Perante isto, é urgente que o Estado atue em simultâneo em duas verticais, distintas mas complementares:
- Refrescar a Lei de Bases do Sistema Educativo e suas decorrentes diretivas, e garantir que aqueles que cheguem ao ensino secundário revejam na via dos cursos profissionais uma solução realmente válida como alternativa ao Ensino Superior. Para além da óbvia qualificação técnica nas áreas específicas, devem estes cursos dotar os jovens dos conhecimentos transversais elementares, com módulos de gestão, sistemas de informação, direito relevante, entre outros. Se solidamente estruturados, os cursos profissionais virão com sucesso formar excelentes profissionais, mulheres e homens de carácter, e ainda dinamizar o empreendedorismo sustentável;
- Reforçar a oferta adequada de formação a profissionais no ativo. Ação mais rápida de implementar, e que trará assim também resultados em mais curto prazo. Importa travar a tendência crescente do número de acidentes de trabalho, e melhorar na globalidade a qualidade dos serviços. No caso dos imigrantes decorre ainda como benefício não menor o facto de a sua melhor qualificação resultar num reconhecimento da indústria e a jusante numa mais fácil integração nas respetivas comunidades de acolhimento.
As linhas de ação acima devem ser acompanhadas por uma estrutura de fiscalização eficaz, que motive os empresários contratantes a apostar mais na qualificação e menos na mão-de-obra barata, bem como por um trabalho de evolução social de combate ao estigma vigente.
Por fim, importa registar que numa era cada vez mais digital, também estas profissões tradicionais se têm aliado à tecnologia, existindo hoje no mercado várias plataformas digitais de serviços para a casa, como aquela que gerimos. Sendo uma forma de responder a uma necessidade quotidiana de todos nós, estas plataformas tentam também atrair uma nova geração de profissionais, que já nasceu no mundo digital, buscando a transição de uma indústria ainda muito assente no espaço “offline” para o mercado “online”, na expectativa de assim a tornar mais cativante e atual.

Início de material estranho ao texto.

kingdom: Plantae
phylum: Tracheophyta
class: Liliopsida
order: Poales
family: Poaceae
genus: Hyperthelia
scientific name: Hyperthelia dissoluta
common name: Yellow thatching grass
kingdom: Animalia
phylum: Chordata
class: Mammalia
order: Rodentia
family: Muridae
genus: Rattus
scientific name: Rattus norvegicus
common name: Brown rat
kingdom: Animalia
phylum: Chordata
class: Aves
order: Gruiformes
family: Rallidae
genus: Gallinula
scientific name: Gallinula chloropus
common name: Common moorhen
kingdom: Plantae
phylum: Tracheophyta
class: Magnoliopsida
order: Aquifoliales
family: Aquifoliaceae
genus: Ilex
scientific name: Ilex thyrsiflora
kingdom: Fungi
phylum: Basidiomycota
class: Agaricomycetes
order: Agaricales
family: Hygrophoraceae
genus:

O mercado de trabalho é um ecossistema complexo, que prospera na diversidade de habilidades e conhecimentos. Para funcionar de forma eficaz, a sociedade precisa de profissionais em todas as áreas, desde engenheiros e médicos, até pedreiros e pintores: uns não existem sem os outros. Promover o equilíbrio entre a educação académica e as profissões tradicionais é crucial para manter um mercado de trabalho saudável, que possa assim cumprir a sua função basilar de suporte da sociedade.